Download Free Three Essays In Applied Labor Economics Book in PDF and EPUB Free Download. You can read online Three Essays In Applied Labor Economics and write the review.

This thesis is composed of three chapters, each with its own theme and contribution to the applied microeconomics literature.
This thesis is a collection of three essays in labour economics and applied econometrics. The first two essays investigate workers productivity and their effort choice in a tree-planting firm. The third essay studies community cooperation in a public good experiment. Beyond the econometric techniques, the convergence point of this thesis is the question of how individuals incorporate external factors into their choices. How work fatigue affects productivity, how productivity shocks affect workers' choice of effort, and how social interactions affect community cooperation. Understanding and measuring the relevance of these external factors is important for designing incentives that influence individuals to act in a desired way. Appropriate incentives are the best way to regulate behaviour without imposing restrictions and rules that are costly to enforce and may create social frictions. From the first two chapters on productivity of tree planters two interesting findings stand out. First, workers' earnings can be increased by simply rearranging the working week in different work spells. This could be an inexpensive way for certain firms to increase their labour productivity. Second, planters' optimal choice of effort depends on productivity shocks. This means that effort incentives may have heterogenous effects due to the particular shocks experienced by each worker. From the third chapter, I find that involving community leaders in the decision of contributing or not to a public good enhance community cooperation. The presence of local leaders triggers cooperative behaviour that is unconditional and independent of the expected actions of other community members.

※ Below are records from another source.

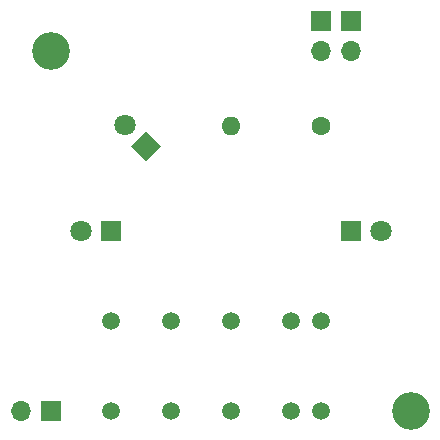
<source format=gts>
G04 #@! TF.GenerationSoftware,KiCad,Pcbnew,5.1.10*
G04 #@! TF.CreationDate,2021-05-21T02:11:28+02:00*
G04 #@! TF.ProjectId,Weichensimulator-rechts,57656963-6865-46e7-9369-6d756c61746f,rev?*
G04 #@! TF.SameCoordinates,Original*
G04 #@! TF.FileFunction,Soldermask,Top*
G04 #@! TF.FilePolarity,Negative*
%FSLAX46Y46*%
G04 Gerber Fmt 4.6, Leading zero omitted, Abs format (unit mm)*
G04 Created by KiCad (PCBNEW 5.1.10) date 2021-05-21 02:11:28*
%MOMM*%
%LPD*%
G01*
G04 APERTURE LIST*
%ADD10C,3.200000*%
%ADD11C,1.500000*%
%ADD12C,1.800000*%
%ADD13R,1.800000X1.800000*%
%ADD14C,0.100000*%
%ADD15O,1.600000X1.600000*%
%ADD16C,1.600000*%
%ADD17O,1.700000X1.700000*%
%ADD18R,1.700000X1.700000*%
G04 APERTURE END LIST*
D10*
X120650000Y-92710000D03*
D11*
X143510000Y-123190000D03*
X140970000Y-123190000D03*
X135890000Y-123190000D03*
X130810000Y-123190000D03*
X125730000Y-123190000D03*
X125730000Y-115570000D03*
X130810000Y-115570000D03*
X135890000Y-115570000D03*
X140970000Y-115570000D03*
X143510000Y-115570000D03*
D12*
X148590000Y-107950000D03*
D13*
X146050000Y-107950000D03*
X125730000Y-107950000D03*
D12*
X123190000Y-107950000D03*
X126913949Y-98973949D03*
D14*
G36*
X129982792Y-100770000D02*
G01*
X128710000Y-102042792D01*
X127437208Y-100770000D01*
X128710000Y-99497208D01*
X129982792Y-100770000D01*
G37*
D15*
X135890000Y-99060000D03*
D16*
X143510000Y-99060000D03*
D17*
X118110000Y-123190000D03*
D18*
X120650000Y-123190000D03*
X146050000Y-90170000D03*
D17*
X146050000Y-92710000D03*
X143510000Y-92710000D03*
D18*
X143510000Y-90170000D03*
D10*
X151130000Y-123190000D03*
M02*

</source>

This dissertation includes three essays: Spatio-temporal analysis of labor turnover statistics develops regularized dynamic spatio-temporal methods for selecting the sparse set of geographic, industrial, and demographic local-area job separation rates that best predict future rates in a given area using the public use Quarterly Workforce Indicators (QWI) made available by the U.S. Census Bureau's Longitudinal Employer-Household Dynamics (LEHD) program; it is the first paper to quantify the extent to which geographic, industrial, and demographic networks explain the dispersion of local-area labor market statistics through space and time. Detecting and Repairing Data Errors in the Public Use Quarterly Workforce Indicator Data develops methods for detecting and repairing missing or erroneous observations in the QWI data. Real Options in Resource Economics reviews the application of options valuation techniques from finance to capital budgeting decisions affecting real investments (real options) in the existing literature in forestry, fishery, water, and nonrenewable resources.